== ASSIGNMENT ==
Take the line containing "camera [290,328,320,355] ->" and every line after it to the end of the data, and write them out exactly as they appear.

== COLLECTED MATERIAL ==
◇ ◇ ◇ ◇

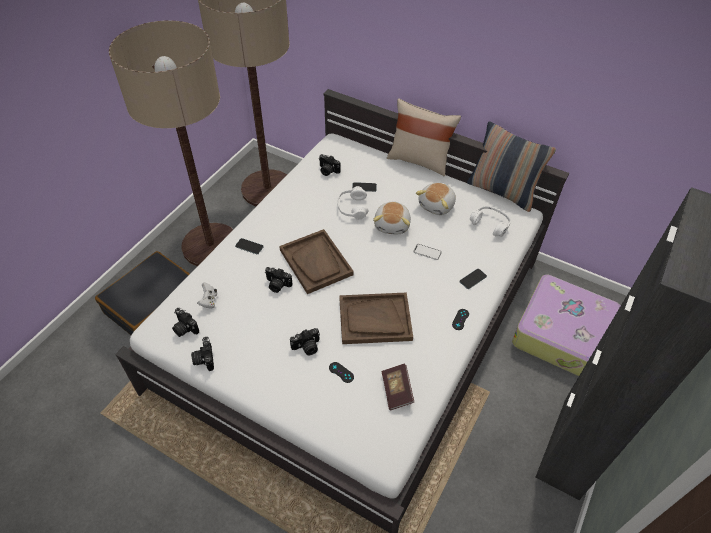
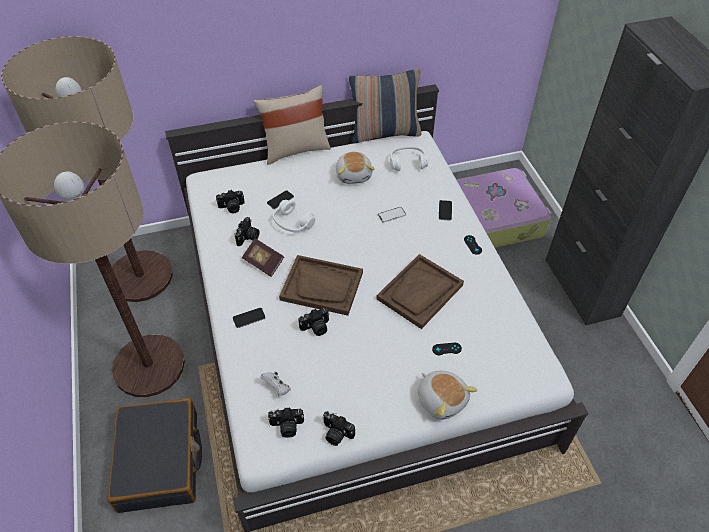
camera: 45 degrees left, 0 degrees up
camera [290,328,320,355] -> camera moved to [235,217,260,246]
plush toy [373,202,411,235] -> plush toy moved to [418,371,477,420]
book [382,364,414,411] -> book moved to [242,238,284,277]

◇ ◇ ◇ ◇

== EXERCISE RESPONSE ==
camera [290,328,320,355] -> camera moved to [235,217,260,246]
plush toy [373,202,411,235] -> plush toy moved to [418,371,477,420]
book [382,364,414,411] -> book moved to [242,238,284,277]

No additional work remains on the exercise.